Talent shortage tops HR's list of worries

Mar 27 2008 by Nic Paton Print This Article

Skilled workers are in such short supply in America that finding talent is now a greater headache for HR managers than even the spiralling cost of funding healthcare.

A poll of 413 HR professionals by consultancy Deloitte and the International Society of Certified Employee Benefit Specialists identified finding, hiring and keeping talent as their top concern.

While containing the cost of health care was still a top five concern for more than seven out of 10, this was down on the eight out of 10 reported in a similar survey last year.

More than half identified the willingness, or lack of it, of employees to pay for an increasing portion of their benefit plan coverage or to manage their own reward budget as a growing headache.
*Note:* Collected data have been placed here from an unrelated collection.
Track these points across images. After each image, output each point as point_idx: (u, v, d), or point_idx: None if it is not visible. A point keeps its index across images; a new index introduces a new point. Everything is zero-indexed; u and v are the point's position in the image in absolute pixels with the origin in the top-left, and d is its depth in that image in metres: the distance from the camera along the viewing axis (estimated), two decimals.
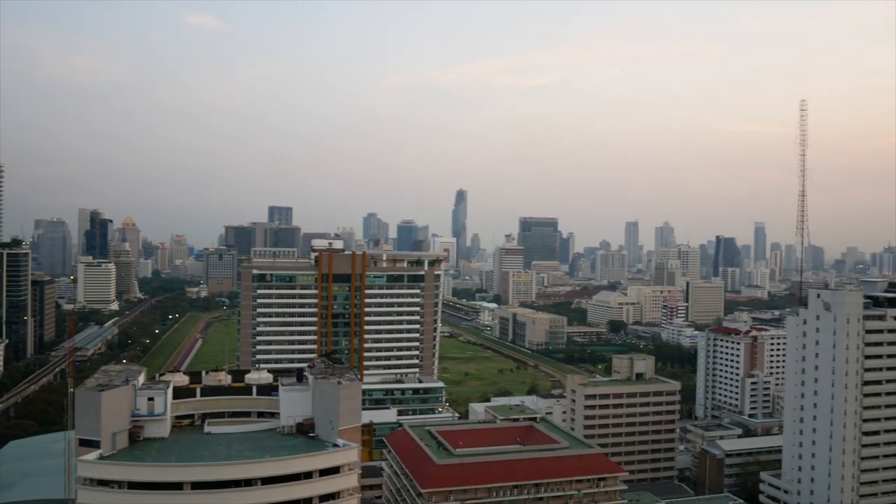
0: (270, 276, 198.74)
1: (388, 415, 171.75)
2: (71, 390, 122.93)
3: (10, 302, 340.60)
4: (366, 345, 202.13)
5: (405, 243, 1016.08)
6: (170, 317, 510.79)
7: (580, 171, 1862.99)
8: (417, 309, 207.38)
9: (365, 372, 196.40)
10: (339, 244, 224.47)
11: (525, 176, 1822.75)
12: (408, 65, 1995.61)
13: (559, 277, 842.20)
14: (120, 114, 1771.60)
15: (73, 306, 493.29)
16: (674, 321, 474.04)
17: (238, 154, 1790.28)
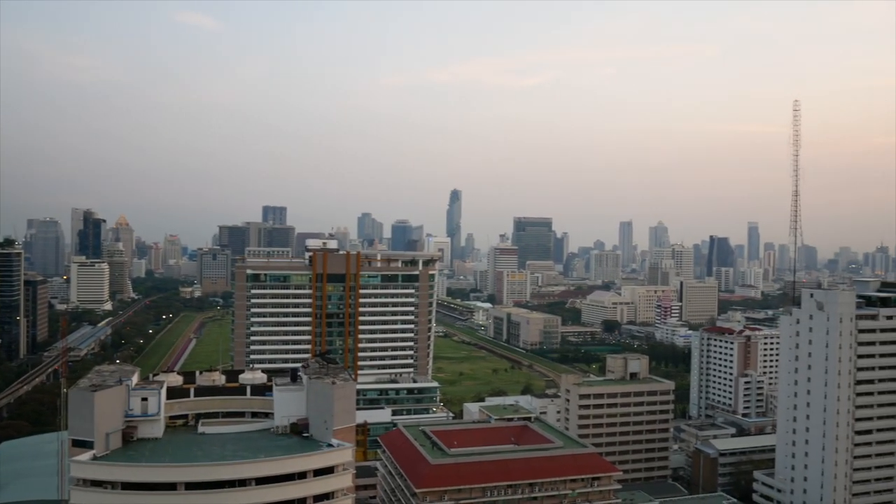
0: (264, 275, 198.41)
1: (383, 415, 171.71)
2: (64, 391, 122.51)
3: (2, 302, 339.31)
4: (360, 345, 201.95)
5: (400, 243, 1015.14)
6: (163, 317, 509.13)
7: (574, 171, 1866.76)
8: (412, 309, 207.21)
9: (359, 372, 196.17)
10: (333, 244, 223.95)
11: (519, 175, 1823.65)
12: (404, 65, 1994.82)
13: (553, 277, 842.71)
14: (116, 113, 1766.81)
15: (66, 306, 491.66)
16: (668, 321, 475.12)
17: (232, 153, 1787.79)
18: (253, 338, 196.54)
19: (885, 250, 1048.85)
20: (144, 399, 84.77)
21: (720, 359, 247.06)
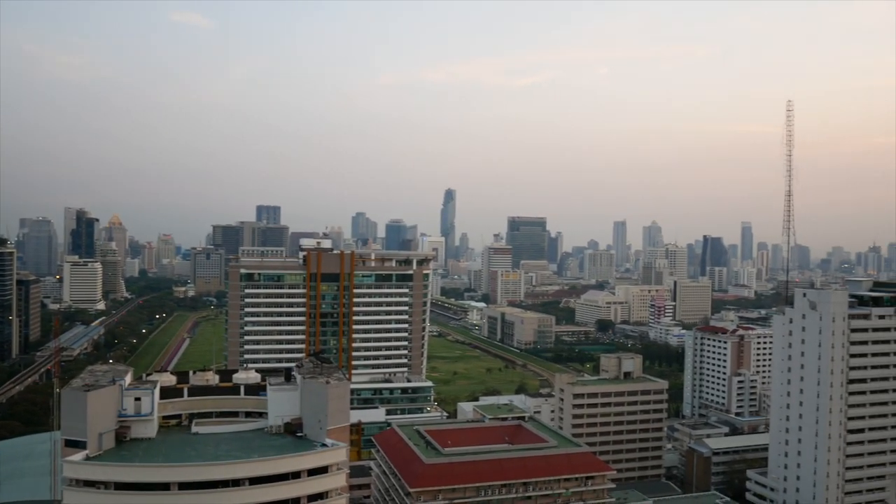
0: (258, 275, 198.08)
1: (377, 414, 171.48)
2: (57, 390, 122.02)
3: None
4: (354, 344, 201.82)
5: (394, 243, 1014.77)
6: (157, 316, 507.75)
7: (568, 171, 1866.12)
8: (406, 308, 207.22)
9: (353, 371, 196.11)
10: (327, 243, 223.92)
11: (515, 175, 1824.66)
12: (402, 64, 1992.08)
13: (547, 277, 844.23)
14: (114, 112, 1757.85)
15: (58, 306, 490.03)
16: (661, 320, 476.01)
17: (226, 153, 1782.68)
18: (247, 337, 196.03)
19: (878, 250, 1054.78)
20: (138, 399, 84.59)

Similar numbers said they were wrestling with the need to create a clear alignment of their rewards with their business strategy and brand.

And four out of 10 identified demonstrating return-on-investment for what they spent on reward as their key challenge.

The need to feel economically secure in retirement was another key worry.

More than four out of 10 cited the "ability to afford retirement, including post-retirement health care" as their most important area of concern, while the "ability to earn additional rewards that allow oneself to stay on top of inflation and advance in real economic terms" was cited by more than a quarter.

There was also a drive towards increased customisation of rewards strategies and handing over increased control of them to employees.

More than eight out of 10 of the HR professionals polled, compared with seven out of 10 a year ago, expected to make changes in specific elements of their rewards programme or strategy, said Deloitte.

These were likely to include increased differentiation of rewards by business unit or workforce segment or a closer (or just different) alignment with their brand.

Nearly three-fourths planned to "increase employee communication and education" around their reward programmes and more than half planned to "redesign some of our reward programs to better align the interest of employees and the organisation and promote employee engagement".

And when asked whether they either already had or were planning to make changes to their programmes based on generational differences, nearly a third said yes.

"Clearly, talent management is the top organisational challenge, higher than managing the cost of total rewards, especially health care," said Tim Phoenix, a principal in Deloitte's human capital service area and co-director of the survey.

"We find that HR organisations around the world are becoming increasingly business-driven and strategic, shifting their focus from HR administration and cost reduction to long-term ROI and growth in a way that directly impacts the bottom line," he added.